*Data*:
• • •

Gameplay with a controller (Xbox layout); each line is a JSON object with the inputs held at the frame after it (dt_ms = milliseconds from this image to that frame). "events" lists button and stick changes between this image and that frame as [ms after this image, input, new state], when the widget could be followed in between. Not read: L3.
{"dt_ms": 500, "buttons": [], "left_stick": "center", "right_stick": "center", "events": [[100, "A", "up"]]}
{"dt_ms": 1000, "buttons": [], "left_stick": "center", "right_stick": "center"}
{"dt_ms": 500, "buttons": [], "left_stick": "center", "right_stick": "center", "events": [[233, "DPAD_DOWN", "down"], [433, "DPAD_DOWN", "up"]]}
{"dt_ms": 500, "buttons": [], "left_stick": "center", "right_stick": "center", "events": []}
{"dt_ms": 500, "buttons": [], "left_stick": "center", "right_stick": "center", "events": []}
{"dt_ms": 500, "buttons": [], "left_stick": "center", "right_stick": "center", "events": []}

• • •

*What to do*: The expected output is every record, repeated exactly.

*Final answer*:
Gameplay with a controller (Xbox layout); each line is a JSON object with the inputs held at the frame after it (dt_ms = milliseconds from this image to that frame). "events" lists button and stick changes between this image and that frame as [ms after this image, input, new state], when the widget could be followed in between. Not read: L3.
{"dt_ms": 500, "buttons": [], "left_stick": "center", "right_stick": "center", "events": [[100, "A", "up"]]}
{"dt_ms": 1000, "buttons": [], "left_stick": "center", "right_stick": "center"}
{"dt_ms": 500, "buttons": [], "left_stick": "center", "right_stick": "center", "events": [[233, "DPAD_DOWN", "down"], [433, "DPAD_DOWN", "up"]]}
{"dt_ms": 500, "buttons": [], "left_stick": "center", "right_stick": "center", "events": []}
{"dt_ms": 500, "buttons": [], "left_stick": "center", "right_stick": "center", "events": []}
{"dt_ms": 500, "buttons": [], "left_stick": "center", "right_stick": "center", "events": []}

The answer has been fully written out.